Fundamentals of Diffusion and Spread in the Natural Sciences and beyond

Basic  Principles of Diffusion and Dispersal

Gero Vogl, Fak. f. Physik d. Universität Wien

The physical and mathematical basis of all dispersal (spread) processes is Fick’s diffusion equation, a differential equation which relates the change in the concentration of particles with time to its spatial gradient (more exactly its second derivative). Fick’s diffusion equation is only valid for simple physical diffusion processes, there its solution is a Gaussian bell-shaped curve. For dispersal in the biosphere, however, birth and death of the “particles” has to be additionally considered. The solutions are temporal and spatial distributions which become even more complex when the “particles” interact, as is the case for dispersal of men (often conflict-ridden), of diseases and also of ideas. It becomes even more complex and untreatable with analytical methods, if the matrix (e.g. the landscape) on which dispersal occurs is structured. Today therefore dispersal processes are usually handled by computer simulations. I will explain the various phenomena by examples trying to avoid mathematics.


Lessons learnt from the spread of invasive alien plants: the interplay of habitat, spread potential and introduction history

Essl F¹, Smolik MG², Dullinger S³, Kleinbauer I³, Leitner M², Peterseil J¹, Stadler L-M^2,4  & Vogl G²

¹ Essl F, Peterseil J, Federal Environment Agency, Austria
² Smolik MG, Leitner M, Stadler L-M, Vogl G, University of Vienna, Austria
³ Dullinger S, Kleinbauer I, VINCA, Austria
⁴ HASYLAB at DESY, Notkestraße 85, 22603 Hamburg, Germany

Understanding and forecasting the spread of alien species is considered an essential tool for proactive management of alien species. Empirical studies usually demonstrate that introduction history, habitat templates and dispersal processes interact in determining the spatial pattern and rate of invasive spread. However, most studies either disregard dispersal or take insufficient account of spatial variation in habitat suitability, and they usually neglect invasion history.

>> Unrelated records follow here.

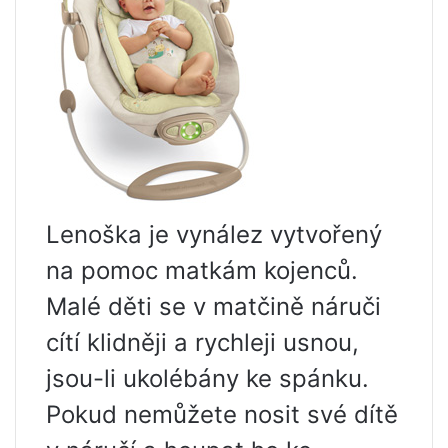
Lenoška je vynález vytvořený
na pomoc matkám kojenců.
Malé děti se v matčině náruči
cítí klidněji a rychleji usnou,
jsou-li ukolébány ke spánku.
Pokud nemůžete nosit své dítě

In our talk, we will present the results and methodological achievements of ongoing research using the invasion of the alien annual plant ragweed (Ambrosia artemisiifolia L.) in Austria as case study.  We show the results of our reconstruction of the invasion history of this species in Austria. Then, we demonstrate how to integrate two widely used modelling tools – species distribution models delivering habitat-based information on potential distributions and interacting particle systems which simulate spatio-temporal range dynamics as dependent on neighbourhood configurations – into a common framework.

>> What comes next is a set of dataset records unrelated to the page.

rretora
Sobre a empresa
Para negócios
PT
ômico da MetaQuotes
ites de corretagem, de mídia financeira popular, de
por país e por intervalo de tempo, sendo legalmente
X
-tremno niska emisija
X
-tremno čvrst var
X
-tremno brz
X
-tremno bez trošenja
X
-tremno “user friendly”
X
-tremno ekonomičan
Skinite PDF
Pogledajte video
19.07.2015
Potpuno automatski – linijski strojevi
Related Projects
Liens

Finally, we will present the implications of our approach, both for improved management of invasive alien species, and more generally, for diffusion processes in general.

References:
Dullinger, D., Kleinbauer, I., Peterseil, J., Smolik, M & Essl, F. (2009): Niche based distribution modelling of an invasive alien plant: effects of population status, propagule pressure and invasion history. Biological Invasions DOI: 10.1007/s10530-009-9424-5.
Essl, F., Dullinger, S. & Kleinbauer, I. (2009): Changes in the spatio-temporal patterns and habitat preferences of Ambrosia artemisiifolia during its invasion of Austria. Preslia 81: 119-133.
Smolik M.G., S. Dullinger I, F. Essl, I. Kleinbauer, M. Leitner, J. Peterseil, L.-M. Stadler & G. Vogl (2010): Integrating habitat distribution models and interacting particle systems to predict the spread of an invasive alien plant. Journal of Biogeography

Equilibrium dynamics
Lorenz-Mathias Stadler
University of Vienna, Austria

Systems in equilibrium are stable on a macroscopic scale. On the microscopic scale, however,  random dynamical processes are ubiquitous. In case of concentration gradients, these processes lead to what is commonly denoted as “diffusion”, i.e. to a spreading out, which is observed macroscopically. In crystalline solids, for example, such equilibrium dynamics manifests in the hopping of atoms, which can be followed by means of coherent – or “laser-like” – X-rays, generated at large-scale research facilities, so-called synchrotrons [1]. Apart from this rather abstract example from the sub-nanoworld, equilibrium dynamics forms also the basis for migration of people and neobiota, as will be illustrated in this talk.

[1] Leitner, M., Sepiol, B., Stadler, L.-M., Pfau, B. & Vogl, G. (2009): Atomic diffusion studied with coherent X-rays. Nature Materials 8: 717-720.